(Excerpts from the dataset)
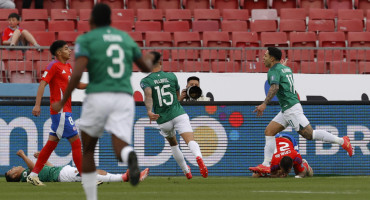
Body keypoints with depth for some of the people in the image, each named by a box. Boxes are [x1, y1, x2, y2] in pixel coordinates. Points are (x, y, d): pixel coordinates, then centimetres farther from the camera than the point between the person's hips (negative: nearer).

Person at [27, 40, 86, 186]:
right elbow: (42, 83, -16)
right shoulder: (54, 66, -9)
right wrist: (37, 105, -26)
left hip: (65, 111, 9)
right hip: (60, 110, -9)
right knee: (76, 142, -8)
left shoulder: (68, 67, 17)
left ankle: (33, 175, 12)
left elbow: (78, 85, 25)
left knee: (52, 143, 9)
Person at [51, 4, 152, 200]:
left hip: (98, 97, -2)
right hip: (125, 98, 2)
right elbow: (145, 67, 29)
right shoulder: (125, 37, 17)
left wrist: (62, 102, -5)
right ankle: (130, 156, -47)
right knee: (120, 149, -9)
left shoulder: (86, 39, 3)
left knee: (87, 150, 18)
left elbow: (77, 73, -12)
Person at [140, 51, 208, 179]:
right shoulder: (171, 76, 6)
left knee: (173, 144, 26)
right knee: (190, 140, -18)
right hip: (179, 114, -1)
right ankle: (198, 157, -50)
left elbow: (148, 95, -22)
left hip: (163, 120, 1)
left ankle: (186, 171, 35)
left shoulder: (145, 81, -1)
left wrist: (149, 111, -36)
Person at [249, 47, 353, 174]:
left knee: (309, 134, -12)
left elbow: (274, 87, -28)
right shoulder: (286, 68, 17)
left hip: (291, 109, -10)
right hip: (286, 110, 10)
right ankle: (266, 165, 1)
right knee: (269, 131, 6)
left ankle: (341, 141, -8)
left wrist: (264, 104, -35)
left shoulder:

_Required work_
Please recast the lines from the one containing "left elbow: (148, 95, -22)" through the last line, inclusive, as a JSON list of strings with one string per line and any blank lines left out.

_Answer_
[
  "left elbow: (148, 95, -22)",
  "left hip: (163, 120, 1)",
  "left ankle: (186, 171, 35)",
  "left shoulder: (145, 81, -1)",
  "left wrist: (149, 111, -36)",
  "Person at [249, 47, 353, 174]:",
  "left knee: (309, 134, -12)",
  "left elbow: (274, 87, -28)",
  "right shoulder: (286, 68, 17)",
  "left hip: (291, 109, -10)",
  "right hip: (286, 110, 10)",
  "right ankle: (266, 165, 1)",
  "right knee: (269, 131, 6)",
  "left ankle: (341, 141, -8)",
  "left wrist: (264, 104, -35)",
  "left shoulder:"
]